Tip to motorists cited for moving violations: Don’t bother telling the judge that you’re “a good tax-paying citizen” who “shouldn’t be getting a ticket in this speed trap.”
That was one of the losing defenses in a recent study by USC researchers of 375 cases in L.A. traffic courts.
Communications professor Michael Cody and graduate student Margaret McLaughlin found that the defendants who beat the rap most often--75% of the time--were those who came armed with photographs or other physical evidence. (The overall not guilty rate was 23%.)
The study also reveals the creativity of L.A. drivers, whose colorful alibis included:
“I was driving a new Mercedes that was shipped from Europe. It doesn’t show your speed in m.p.h.; it shows it in kilometers.”

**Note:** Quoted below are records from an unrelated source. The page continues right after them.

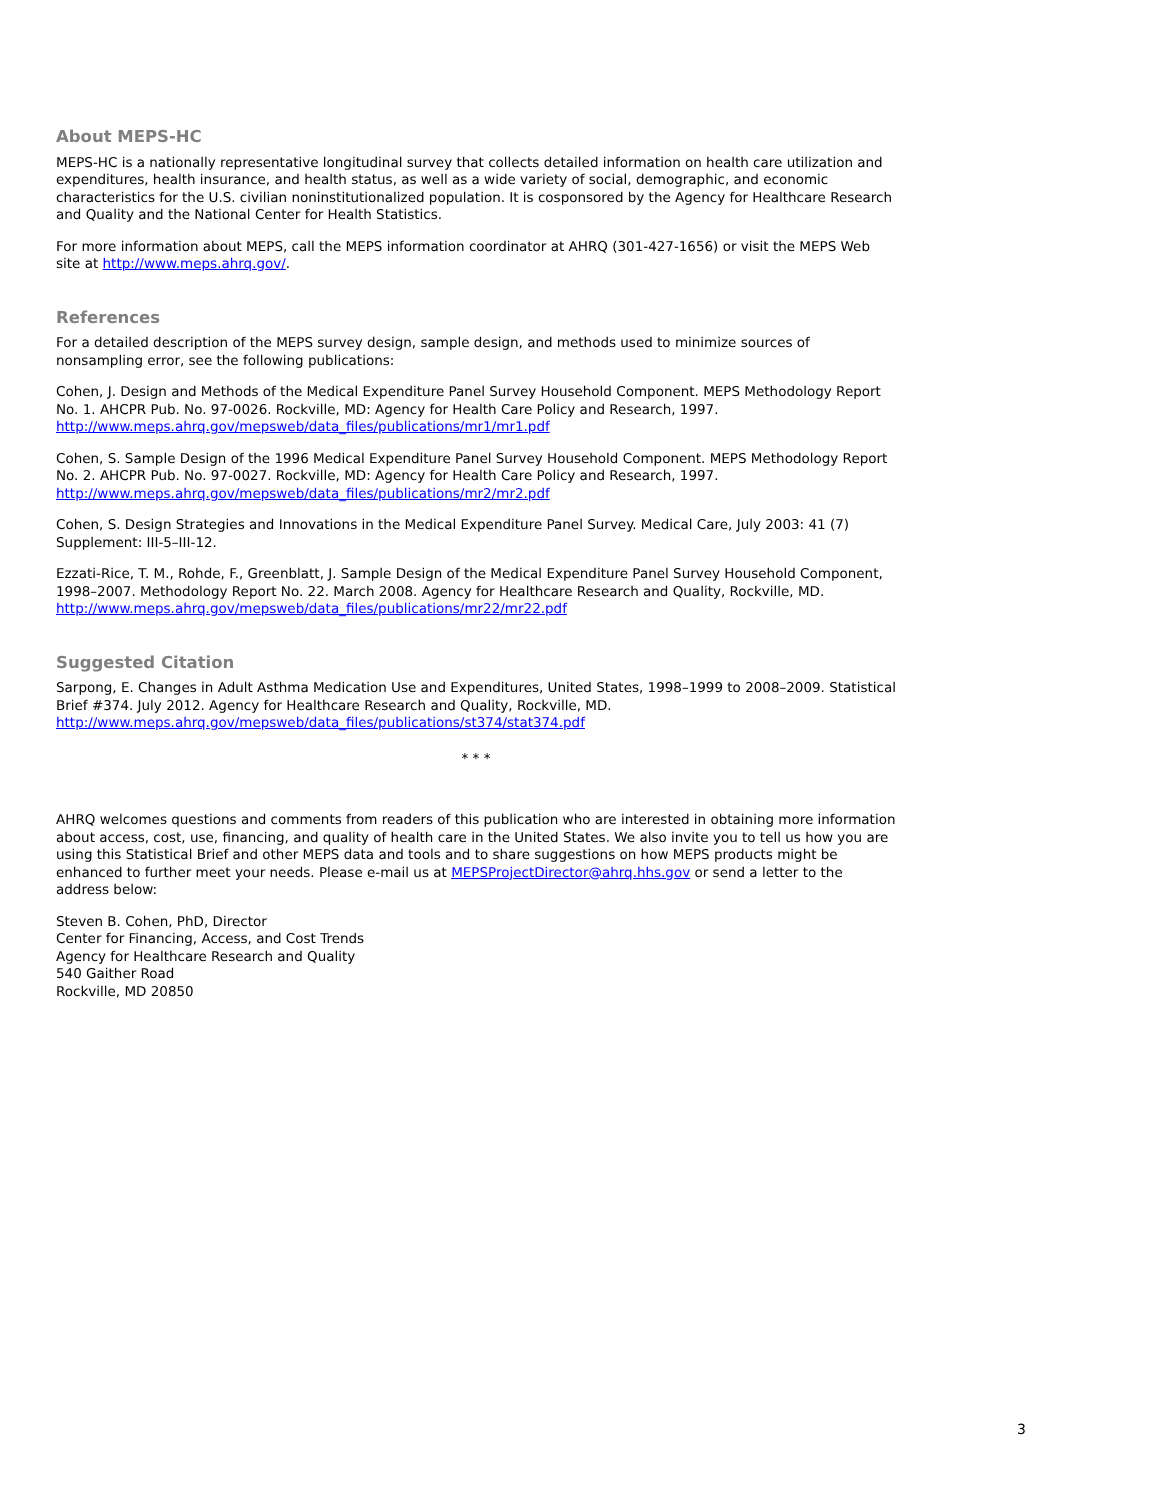About MEPS-HC
MEPS-HC is a nationally representative longitudinal survey that collects detailed information on health care utilization and expenditures, health insurance, and health status, as well as a wide variety of social, demographic, and economic characteristics for the U.S. civilian noninstitutionalized population. It is cosponsored by the Agency for Healthcare Research and Quality and the National Center for Health Statistics.
For more information about MEPS, call the MEPS information coordinator at AHRQ (301-427-1656) or visit the MEPS Web site at http://www.meps.ahrq.gov/.
References
For a detailed description of the MEPS survey design, sample design, and methods used to minimize sources of nonsampling error, see the following publications:
Cohen, J. Design and Methods of the Medical Expenditure Panel Survey Household Component. MEPS Methodology Report No. 1. AHCPR Pub. No. 97-0026. Rockville, MD: Agency for Health Care Policy and Research, 1997. http://www.meps.ahrq.gov/mepsweb/data_files/publications/mr1/mr1.pdf
Cohen, S. Sample Design of the 1996 Medical Expenditure Panel Survey Household Component. MEPS Methodology Report No. 2. AHCPR Pub. No. 97-0027. Rockville, MD: Agency for Health Care Policy and Research, 1997. http://www.meps.ahrq.gov/mepsweb/data_files/publications/mr2/mr2.pdf
Cohen, S. Design Strategies and Innovations in the Medical Expenditure Panel Survey. Medical Care, July 2003: 41 (7) Supplement: III-5–III-12.
Ezzati-Rice, T. M., Rohde, F., Greenblatt, J. Sample Design of the Medical Expenditure Panel Survey Household Component, 1998–2007. Methodology Report No. 22. March 2008. Agency for Healthcare Research and Quality, Rockville, MD. http://www.meps.ahrq.gov/mepsweb/data_files/publications/mr22/mr22.pdf
Suggested Citation
Sarpong, E. Changes in Adult Asthma Medication Use and Expenditures, United States, 1998–1999 to 2008–2009. Statistical Brief #374. July 2012. Agency for Healthcare Research and Quality, Rockville, MD. http://www.meps.ahrq.gov/mepsweb/data_files/publications/st374/stat374.pdf
* * *
AHRQ welcomes questions and comments from readers of this publication who are interested in obtaining more information about access, cost, use, financing, and quality of health care in the United States. We also invite you to tell us how you are using this Statistical Brief and other MEPS data and tools and to share suggestions on how MEPS products might be enhanced to further meet your needs. Please e-mail us at MEPSProjectDirector@ahrq.hhs.gov or send a letter to the address below:
Steven B. Cohen, PhD, Director
Center for Financing, Access, and Cost Trends
Agency for Healthcare Research and Quality
540 Gaither Road
Rockville, MD 20850
3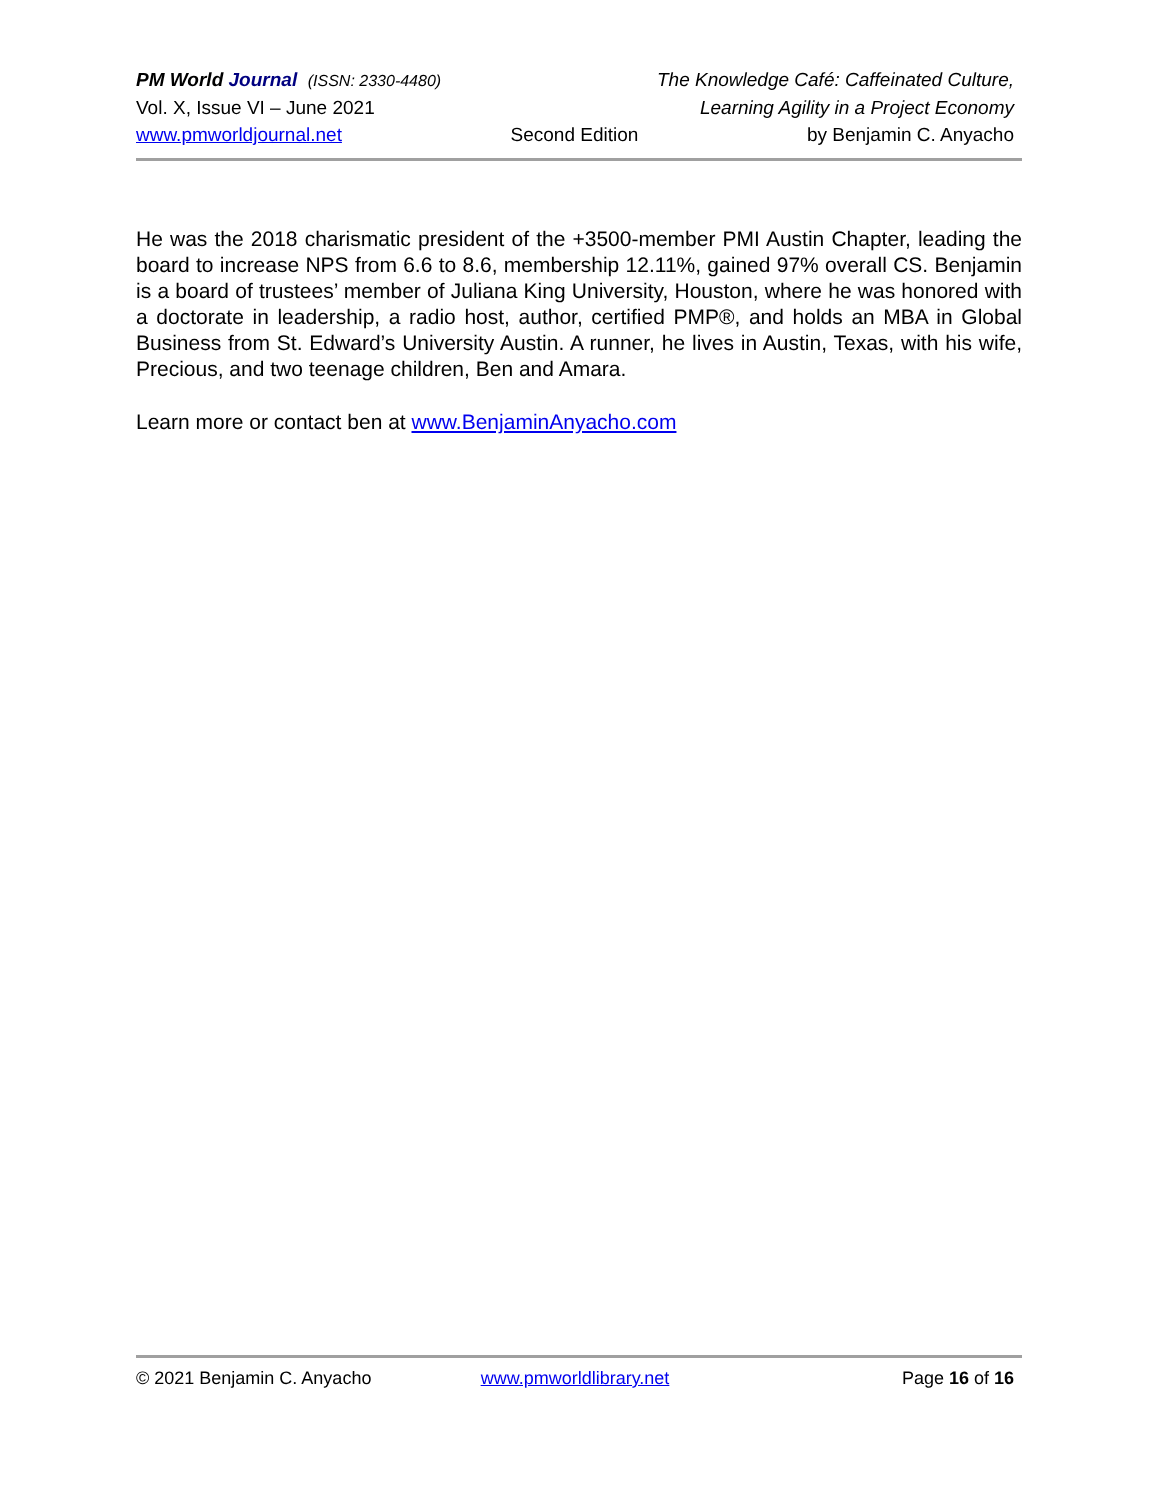PM World Journal (ISSN: 2330-4480) The Knowledge Café: Caffeinated Culture,
Vol. X, Issue VI – June 2021 Learning Agility in a Project Economy
www.pmworldjournal.net Second Edition by Benjamin C. Anyacho
He was the 2018 charismatic president of the +3500-member PMI Austin Chapter, leading the board to increase NPS from 6.6 to 8.6, membership 12.11%, gained 97% overall CS. Benjamin is a board of trustees’ member of Juliana King University, Houston, where he was honored with a doctorate in leadership, a radio host, author, certified PMP®, and holds an MBA in Global Business from St. Edward’s University Austin. A runner, he lives in Austin, Texas, with his wife, Precious, and two teenage children, Ben and Amara.
Learn more or contact ben at www.BenjaminAnyacho.com
© 2021 Benjamin C. Anyacho www.pmworldlibrary.net Page 16 of 16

“I was asking directions from a woman at the bus stop and had no idea she was a prostitute. I was not on the sidewalk (but) had pulled into the gas station.”
“I left my curling iron on, and was rushing to get home to turn it off before the house burned down.”
The judge’s verdicts on the above three:
Hah. Hah. Hah.
Tom Benecke of Thousand Oaks spotted a sign that warned in a corridor of an L.A. courthouse: “Quiet Please--Electronic Recording Equipment in Use.”
“What are they recording?” asks Benecke, pointing out that the sign is in front of the men’s room.
While you’re pondering that one, maybe you can provide an explanation to Sara Meric, who showed us an envelope that she had mailed to “City Hall, Santa Monica.”
It came back stamped, “No Such Address.”
This just proves once again that, in The People’s Republic of Santa Monica at least, you can’t find City Hall.
When cholesterol warnings were sounded a few years ago, sales of eggs fell faster than you can say Humpty Dumpty. But now, the California Egg Commission has kicked off a hard-boiled campaign stressing new studies that show eggs contain 22% less cholesterol than previously believed.
Home economist Cathi Hofstetter, dressed like a policewoman at a Culver City press conference, set Egg “free” because it “had been given a bad rap all these years.”
No word on when Egg’s cellmate--Bacon--might be pardoned.
Only in L.A. List of the Week--City ordinances passed in 1850 after L.A. had come under American rule:
Article 6--"Every citizen . . . shall, as a duty, sweep in front of his habitation on Saturdays, as far as the middle of the street.”
Article 10--"Every shop or tavern shall close in winter at 8 o’clock and in summer at 9 o’clock at night.”
Article 13--"Whoever shall walk the streets in a scandalous attire or molest the neighbors with yells, or in any other manner, shall be taken to jail.”
The 1,000-member International Flat Earth Society, which contends, among other things, that the manned missions to the moon were hoaxes, is based in the Antelope Valley city of Lancaster.